Start of Source data

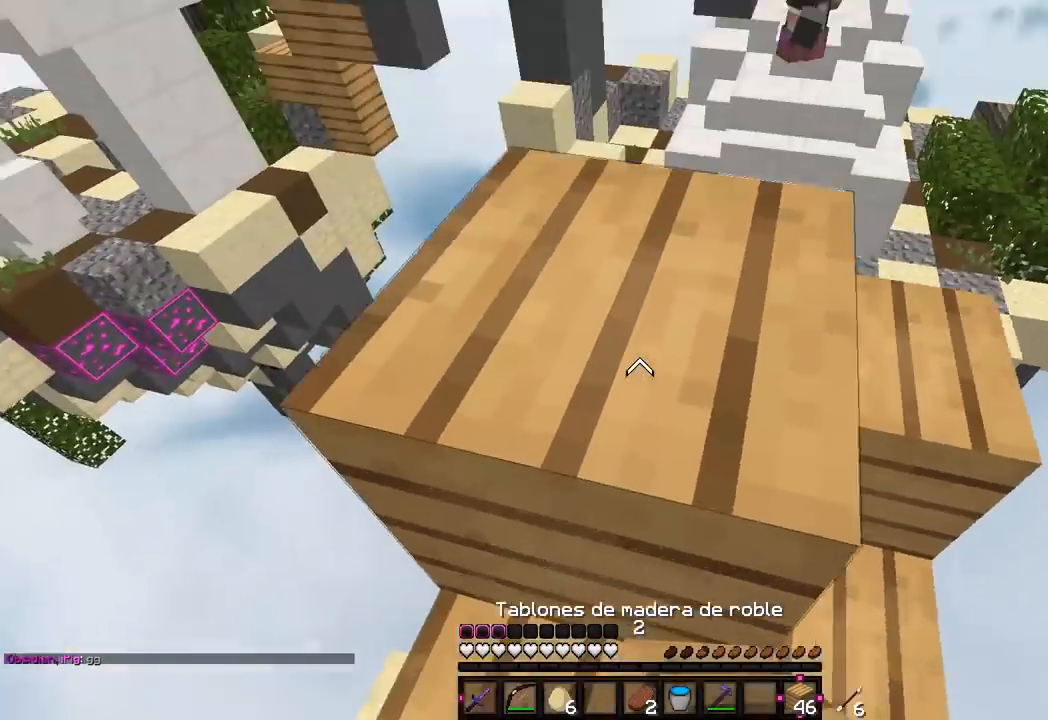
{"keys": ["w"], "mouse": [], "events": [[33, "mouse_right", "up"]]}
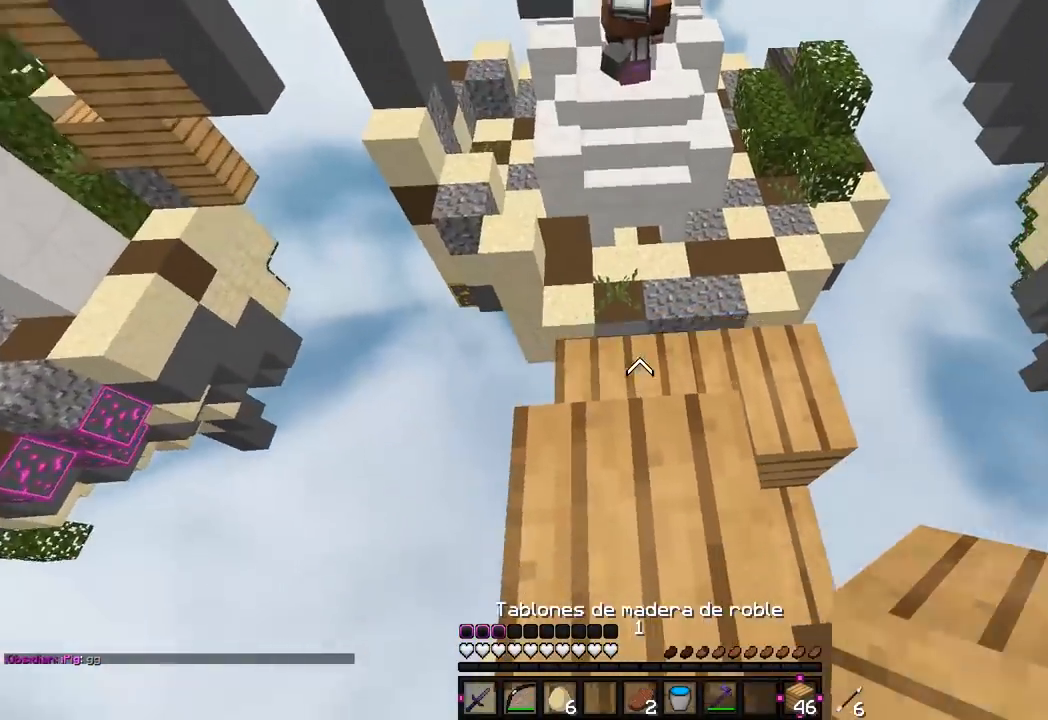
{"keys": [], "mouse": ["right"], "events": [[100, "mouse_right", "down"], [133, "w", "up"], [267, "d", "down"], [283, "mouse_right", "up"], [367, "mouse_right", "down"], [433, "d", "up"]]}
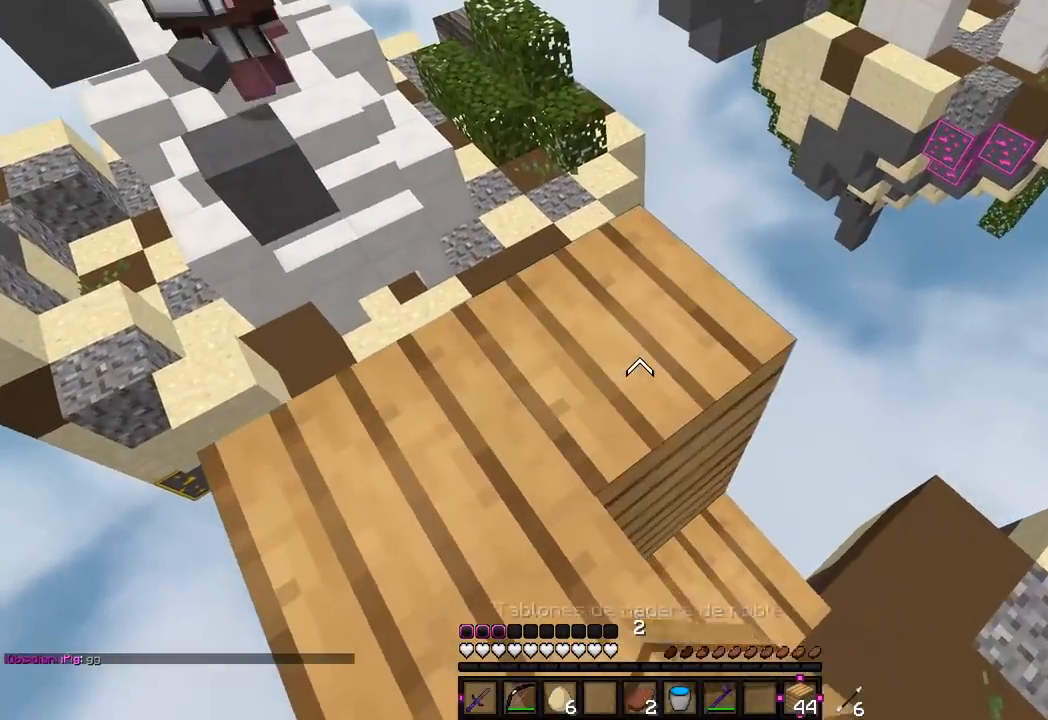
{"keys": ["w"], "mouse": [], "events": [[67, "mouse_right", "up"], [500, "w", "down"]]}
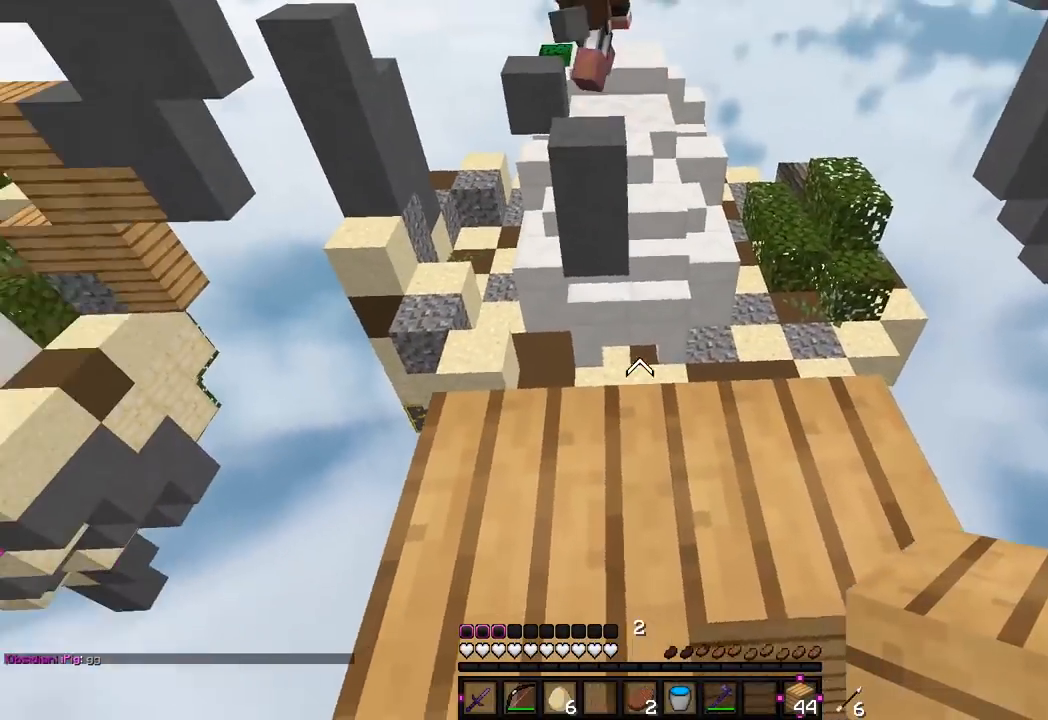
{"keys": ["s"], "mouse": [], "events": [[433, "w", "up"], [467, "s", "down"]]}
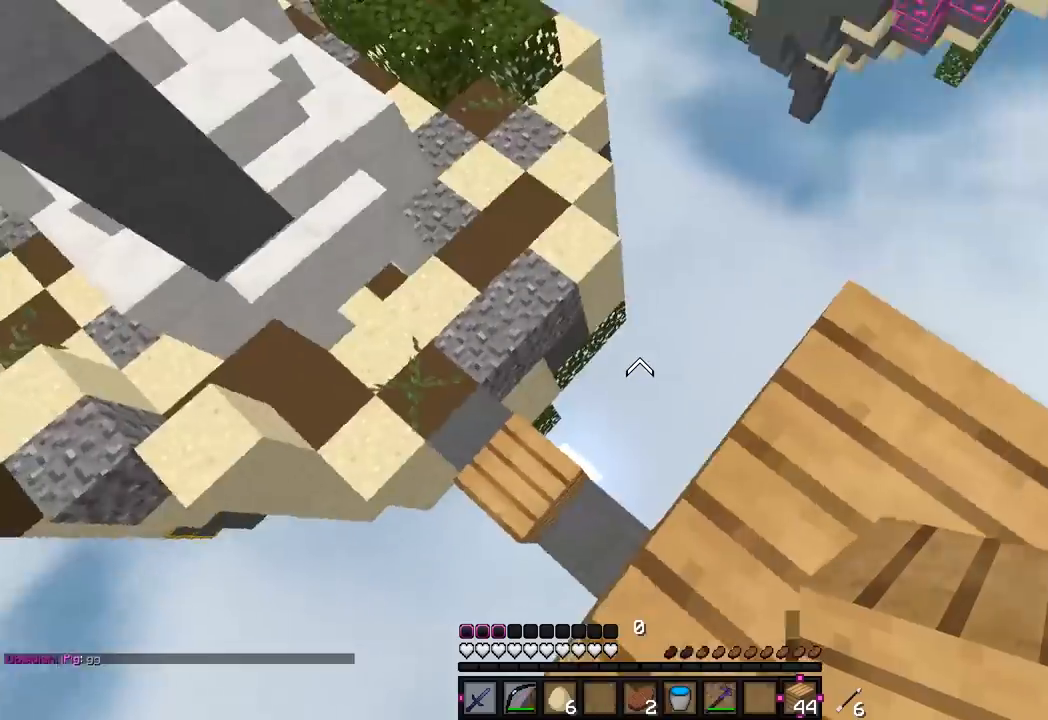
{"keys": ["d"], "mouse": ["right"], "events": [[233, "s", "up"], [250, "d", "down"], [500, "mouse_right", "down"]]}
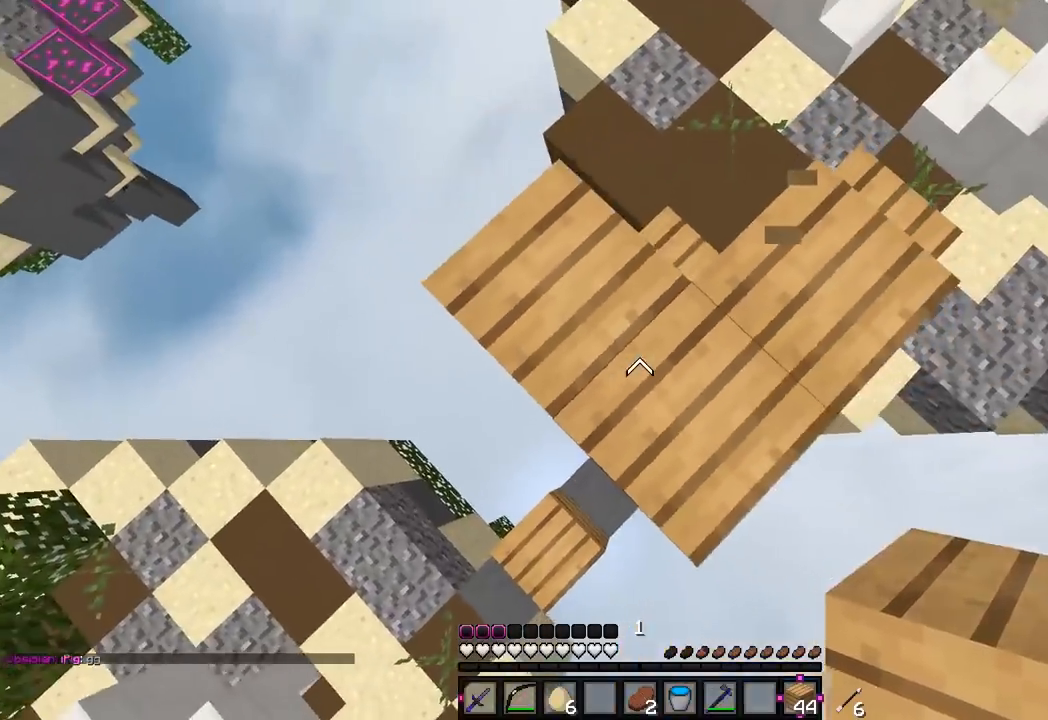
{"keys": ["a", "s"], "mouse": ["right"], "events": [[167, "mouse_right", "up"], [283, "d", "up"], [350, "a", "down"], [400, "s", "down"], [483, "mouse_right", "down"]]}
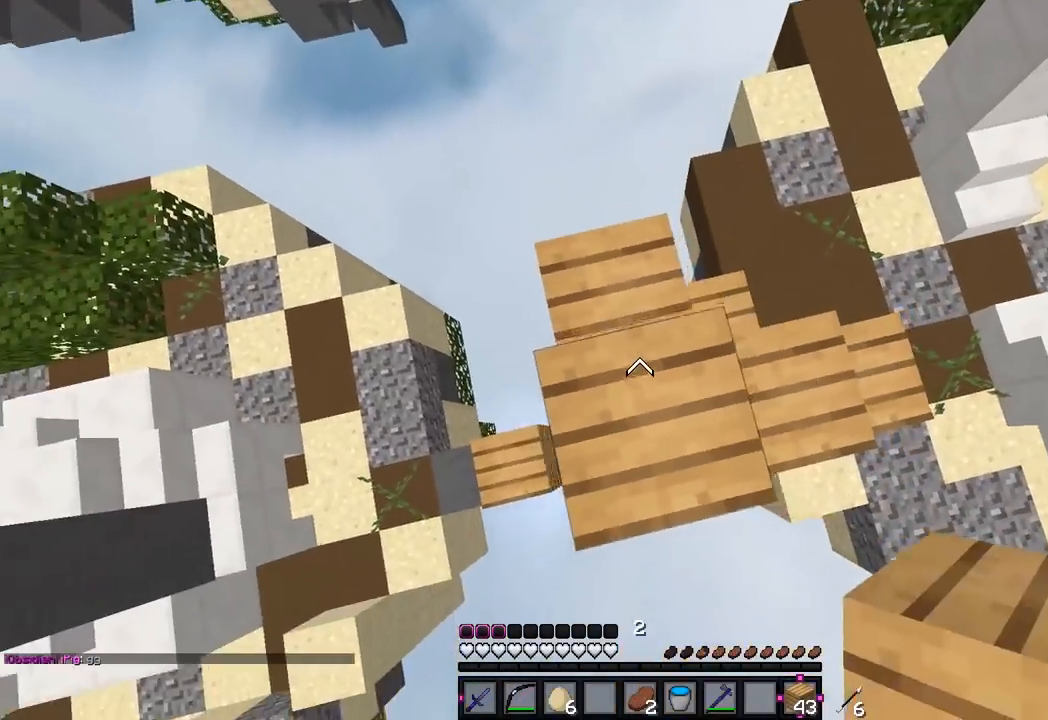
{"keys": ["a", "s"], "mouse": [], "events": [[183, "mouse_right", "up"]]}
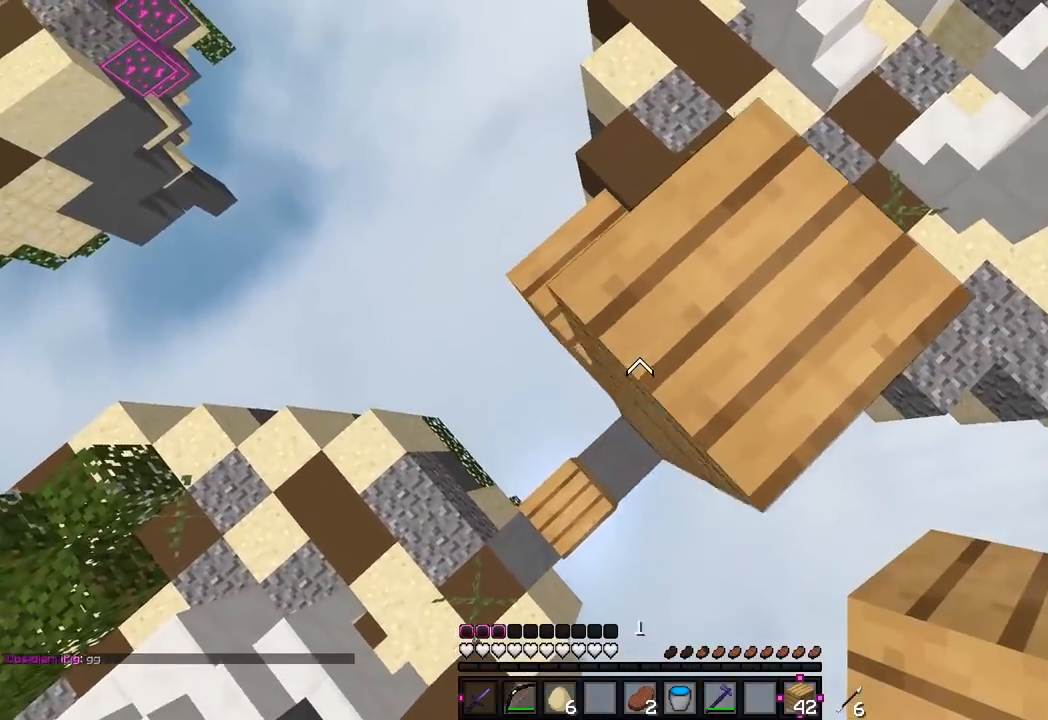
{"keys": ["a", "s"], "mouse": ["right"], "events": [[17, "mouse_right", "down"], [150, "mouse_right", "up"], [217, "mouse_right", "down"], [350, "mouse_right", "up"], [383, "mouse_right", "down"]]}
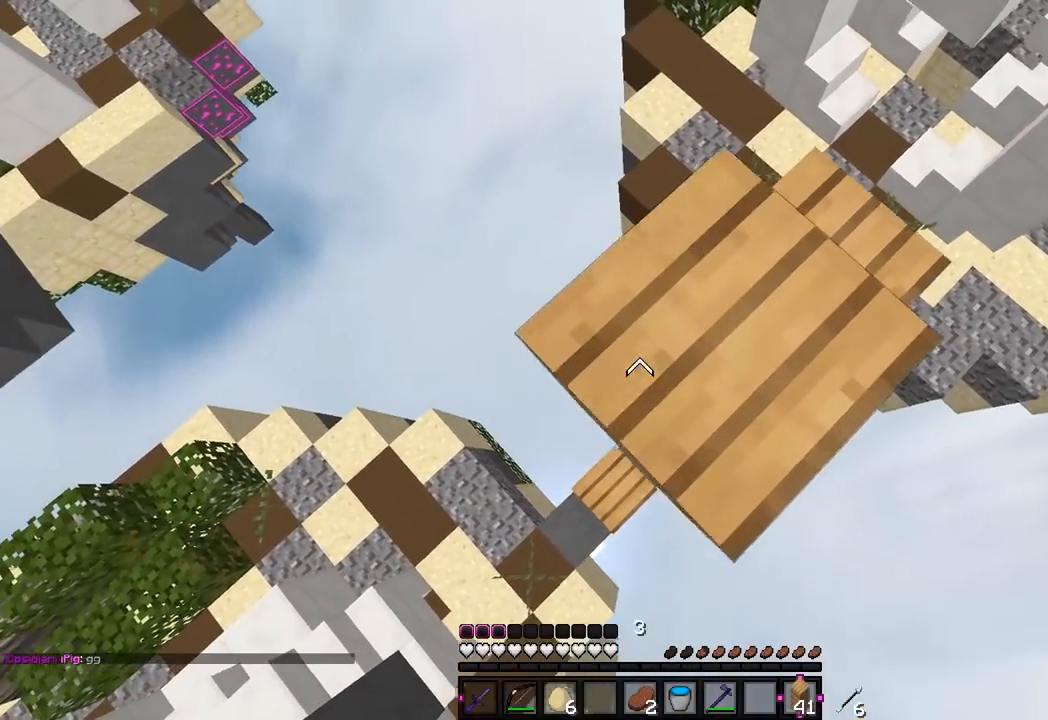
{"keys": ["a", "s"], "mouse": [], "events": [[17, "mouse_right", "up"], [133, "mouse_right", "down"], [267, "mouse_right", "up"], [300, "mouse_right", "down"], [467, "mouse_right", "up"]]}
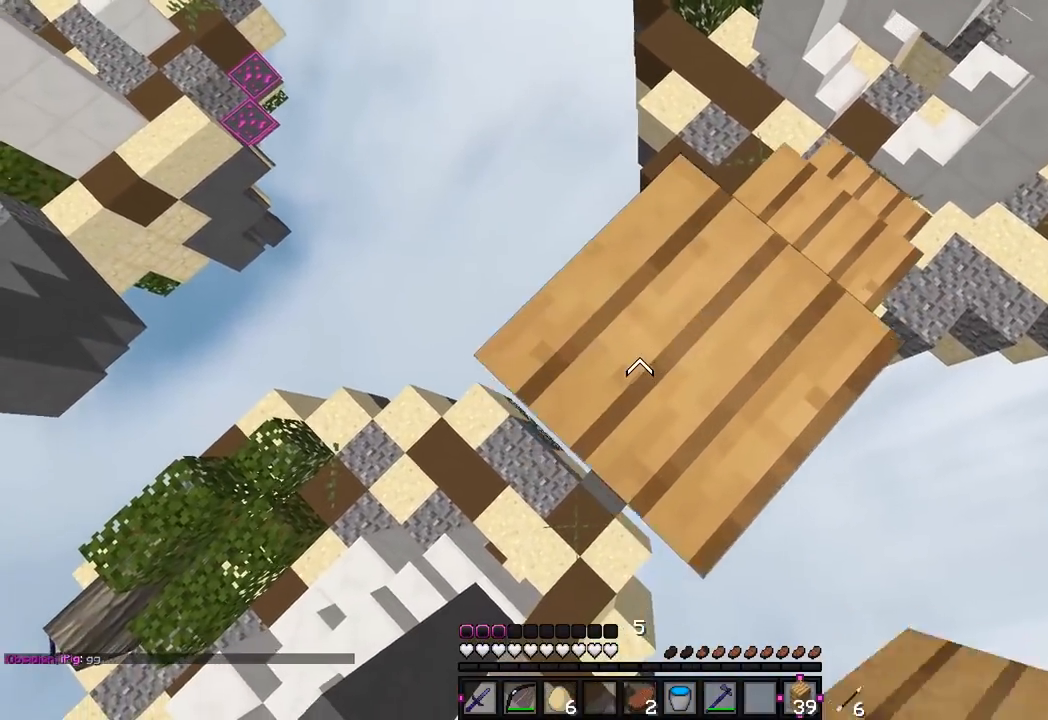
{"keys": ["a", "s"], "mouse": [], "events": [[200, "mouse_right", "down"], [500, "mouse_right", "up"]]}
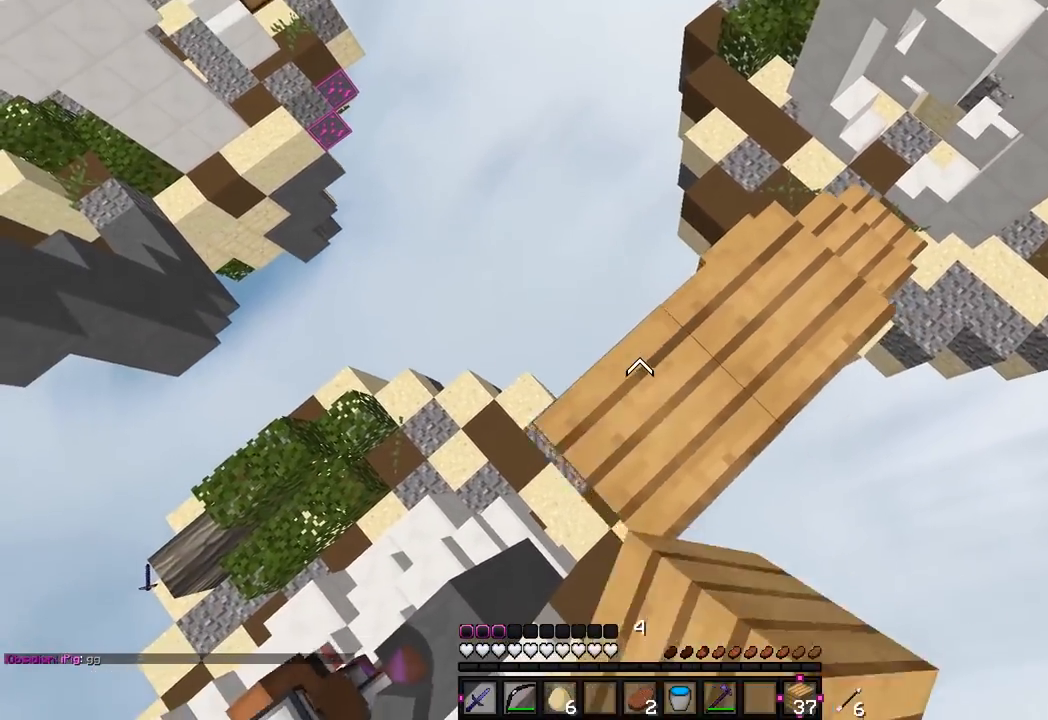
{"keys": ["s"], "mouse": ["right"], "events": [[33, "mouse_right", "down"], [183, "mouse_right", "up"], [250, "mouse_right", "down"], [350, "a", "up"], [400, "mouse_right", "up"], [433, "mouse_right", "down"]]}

End of Source data

_About this exercise_
Reproduce the full material exactly, excluding the pictures.

_Written response_
{"keys": ["w"], "mouse": [], "events": [[33, "mouse_right", "up"]]}
{"keys": [], "mouse": ["right"], "events": [[100, "mouse_right", "down"], [133, "w", "up"], [267, "d", "down"], [283, "mouse_right", "up"], [367, "mouse_right", "down"], [433, "d", "up"]]}
{"keys": ["w"], "mouse": [], "events": [[67, "mouse_right", "up"], [500, "w", "down"]]}
{"keys": ["s"], "mouse": [], "events": [[433, "w", "up"], [467, "s", "down"]]}
{"keys": ["d"], "mouse": ["right"], "events": [[233, "s", "up"], [250, "d", "down"], [500, "mouse_right", "down"]]}
{"keys": ["a", "s"], "mouse": ["right"], "events": [[167, "mouse_right", "up"], [283, "d", "up"], [350, "a", "down"], [400, "s", "down"], [483, "mouse_right", "down"]]}
{"keys": ["a", "s"], "mouse": [], "events": [[183, "mouse_right", "up"]]}
{"keys": ["a", "s"], "mouse": ["right"], "events": [[17, "mouse_right", "down"], [150, "mouse_right", "up"], [217, "mouse_right", "down"], [350, "mouse_right", "up"], [383, "mouse_right", "down"]]}
{"keys": ["a", "s"], "mouse": [], "events": [[17, "mouse_right", "up"], [133, "mouse_right", "down"], [267, "mouse_right", "up"], [300, "mouse_right", "down"], [467, "mouse_right", "up"]]}
{"keys": ["a", "s"], "mouse": [], "events": [[200, "mouse_right", "down"], [500, "mouse_right", "up"]]}
{"keys": ["s"], "mouse": ["right"], "events": [[33, "mouse_right", "down"], [183, "mouse_right", "up"], [250, "mouse_right", "down"], [350, "a", "up"], [400, "mouse_right", "up"], [433, "mouse_right", "down"]]}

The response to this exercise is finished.